Aber OBM Burkhard Jung brachte auch noch die Entwicklungsgesellschaft LESG mit ins Spiel, die bis jetzt durch einen Berg von Kita- und Schulbauprojekten überlastet war. Sie wird aber in den nächsten Jahren eher mit einer Unterlastung zu kämpfen haben, hätte also Kapazitäten, in das Projekt mit einzusteigen. Man solle also prüfen, ob vielleicht nicht sogar LWB und LESG gemeinsam die Projektgesellschaft bilden, so Jung.

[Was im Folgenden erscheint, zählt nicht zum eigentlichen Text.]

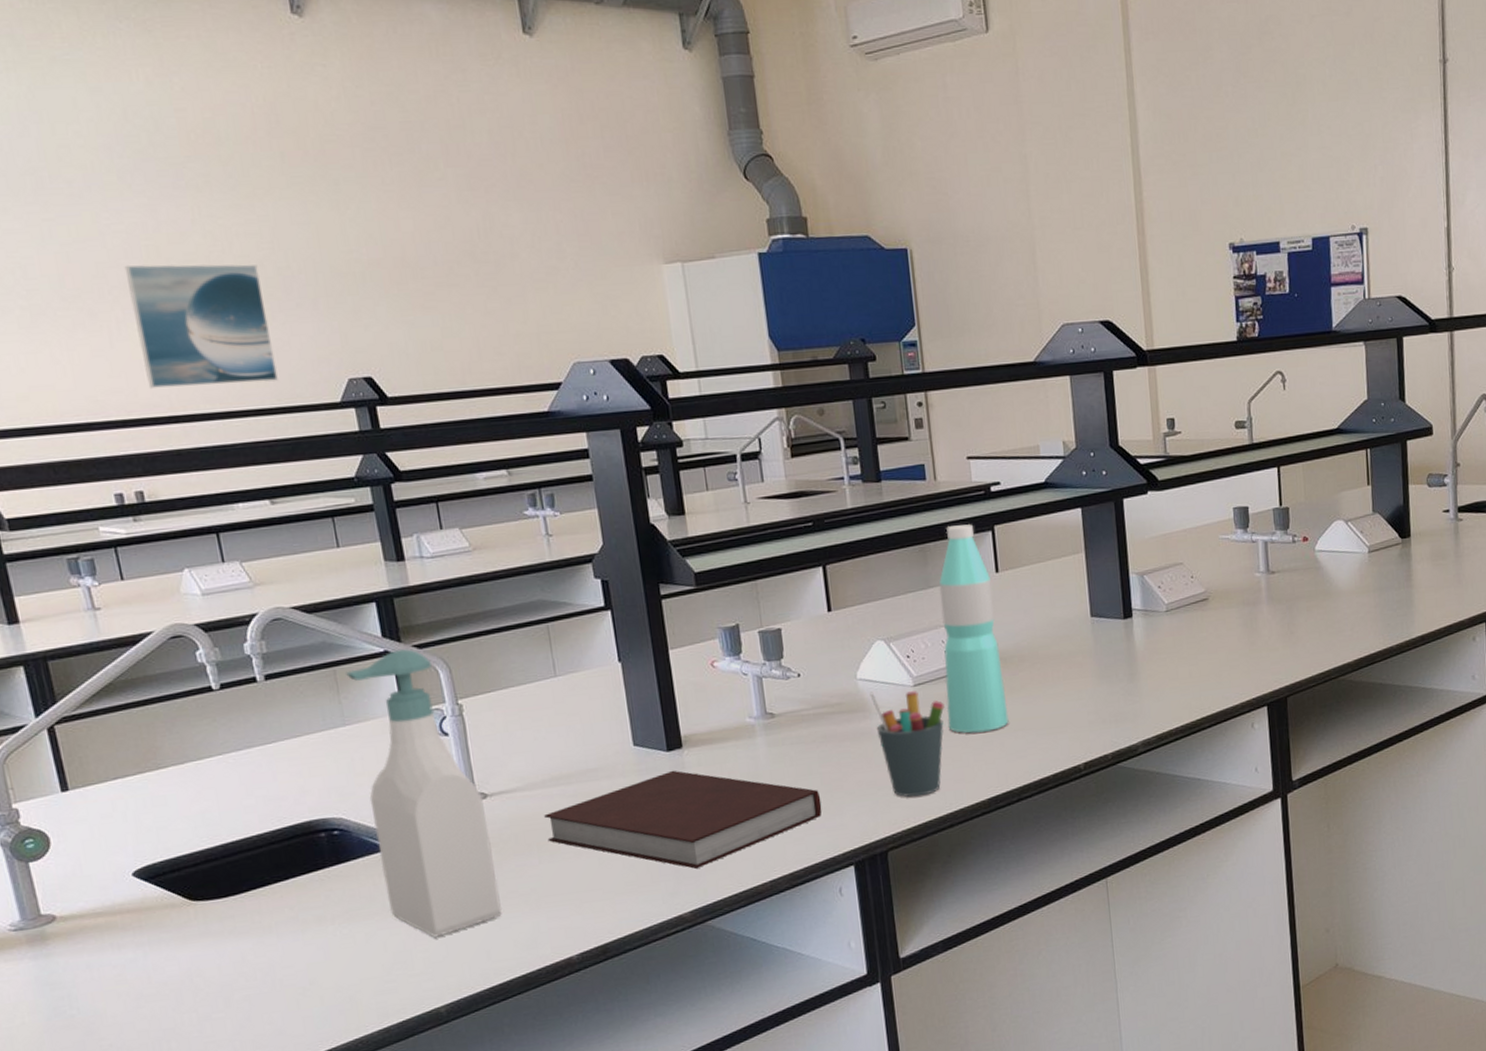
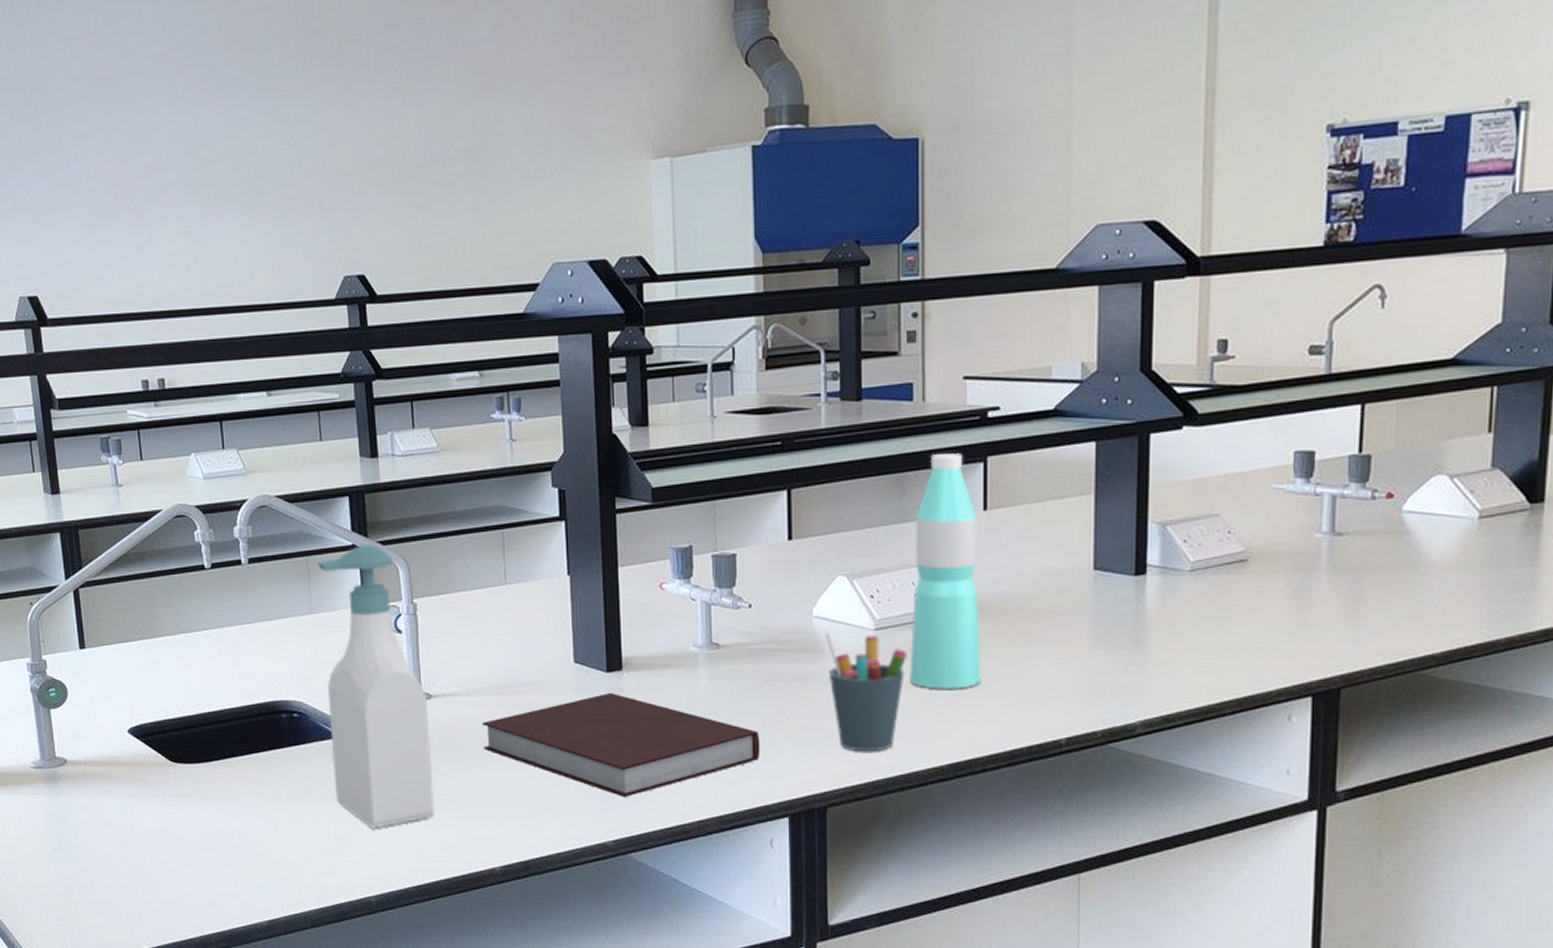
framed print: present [124,264,278,388] -> none [166,164,283,282]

Ein Vorschlag, mit dem ein entsprechender SPD-Antrag erst einmal obsolet war, den Stadträtin Anja Feichtinger vorgestellt hatte. Und ein weiterer SPD-Antrag und ein CDU-Antrag, schon mal den Verkauf der bis jetzt von Volkshochschule und Musikschule genutzten Gebäude zu überlegen, wurde von Jung auch erst einmal abgebogen, indem er vorschlug, bis Ende 2025 eine Entbehrlichkeitsprüfung für beide Gebäude vorzulegen. Denn es könnte ja auch sein, dass die Stadt die Gebäude für andere Zwecke dringend brauchen könnte.
Sodass am Ende nur der Linke-Antrag zur Abstimmung stand, auf die Markthalle zu verzichten. Aber der fand ganz eindeutig keine Mehrheit und wurde mit 18:39 Stimmen abgelehnt. Während die Gesamtvorlage, die das Projekt Bildungscampus jetzt ins Rollen bringen soll, eine klare Mehrheit von 46:0 Stimmen bei 14 Enthaltungen bekam. Die Konsequenz: Noch 2025 könnten Realisierungswettbewerb und Vorplanung beginnen, 2028 die Ausführungsplanung stehen und 2030 die Bauaufträge vergeben werden.